A Black history mystery in Sandy, 1922
Mar 09, 2023 09:58AM ● By Heather Lawrence
Photo and caption from the April 20, 1922 issue of the Salt Lake Telegram, documenting the brief and silent appearance of the KKK at a funeral in Sandy. (University of Utah archive)
A Black history mystery in Sandy, 1922
The Sandy City Cemetery is the final resting place for fallen Salt Lake County Deputy Gordon A. Stuart. Stuart died April 15, 1922 while serving papers to a man who opened fire on him. Stuart was 26 years old and left a widow named Florence.
Deputy Stuart’s funeral on April 19 was covered by The Salt Lake Telegram newspaper. It reported that nearly 500 people came to the cemetery. But what happened near the end of the service, as the mourners bowed their heads in prayer and the family stood around the grave, is a well-documented and chilling mystery: it was the first public appearance of the KKK in Utah.
A photo caption on the front page of the Telegram the next day read: “Herewith are shown members of the Ku Klux Klan with their leader bearing a huge floral offering, in the shape of a cross, which was deposited on the grave of Deputy Sheriff Gordon Stuart yesterday. The white-robed men departed as quietly as they arrived, making no statement.”
Utah professors Paul Reeve and Jeffrey Nichols wrote an article, “Klansmen at a Funeral and a Terrible Lynching,” about the event.
“Dressed in white robes and tall hooded caps tipped with red tassels, the group marched silently to the grave site and placed a cross of lilies with a banner that read ‘Knights of the Ku Klux Klan, Salt Lake Chapter No. 1’ upon Stuart’s casket.
“The Klansmen then hurried to the edge of the cemetery where two automobiles with curtained windows and covered license plates whisked them away,” Reeve and Nichols wrote.
The purpose of the eight members of the KKK at the gathering was unclear. They had recently run ads in the newspaper hoping to gain members, so were they there to recruit? Were they showing support for law enforcement? Was Stuart affiliated with them somehow?
“The visit was taken by friends and relatives of Stuart to be a tribute to the officer who lost his life in discharge of his duties and an urging of quick administration of justice to the murderer,” John F. Hall wrote in his Telegram article on April 20, 1922.

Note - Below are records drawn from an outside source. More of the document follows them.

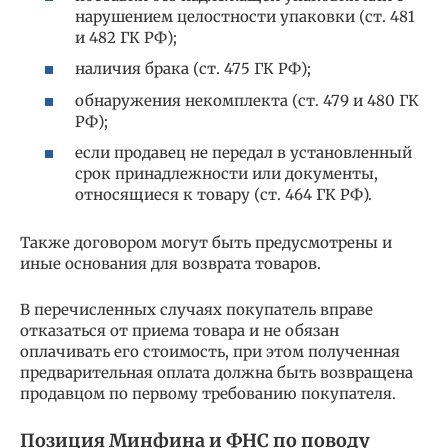
нарушением целостности упаковки (ст. 481
и 482 ГК РФ);
наличия брака (ст. 475 ГК РФ);
обнаружения некомплекта (ст. 479 и 480 ГК
РФ);
если продавец не передал в установленный
срок принадлежности или документы,
относящиеся к товару (ст. 464 ГК РФ).
Также договором могут быть предусмотрены и
иные основания для возврата товаров.
В перечисленных случаях покупатель вправе
отказаться от приема товара и не обязан
оплачивать его стоимость, при этом полученная
предварительная оплата должна быть возвращена
продавцом по первому требованию покупателя.
Позиция Минфина и ФНС по поводу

Many mourners had bowed their heads in prayer when the Klansmen arrived. They were unaware of their presence until the hooded figures made their way from their cars to the grave site, located near the corner of 700 E. 9000 South. The timing seemed to be intentional.
“(The Klansmen) marched in close formation and very slowly, quickening their step just inside the cemetery entrance when the mourners bowed their heads in prayer,” Hall wrote. After leaving the floral arrangement, they turned to the west and raised their left hands in a salute, then left.
Reeve and Nichols wrote in 1995 that the motives of the Klansmen were never explained.
“It’s uncertain whether Stuart was a fellow Klansman, or if the group just wished to demonstrate their zeal for law and order by paying tribute to a fallen officer. Regardless, the event marked the first of several public appearances by the short-lived Ku Klux Klan of Utah,” they said.
Reeve doesn’t believe that Klan membership or support caught on in Sandy; it seems to have died out of public view within a few years. Black History Month offers the opportunity to shine a light on the mystery of the first public appearance of the KKK in Utah, right here in Sandy.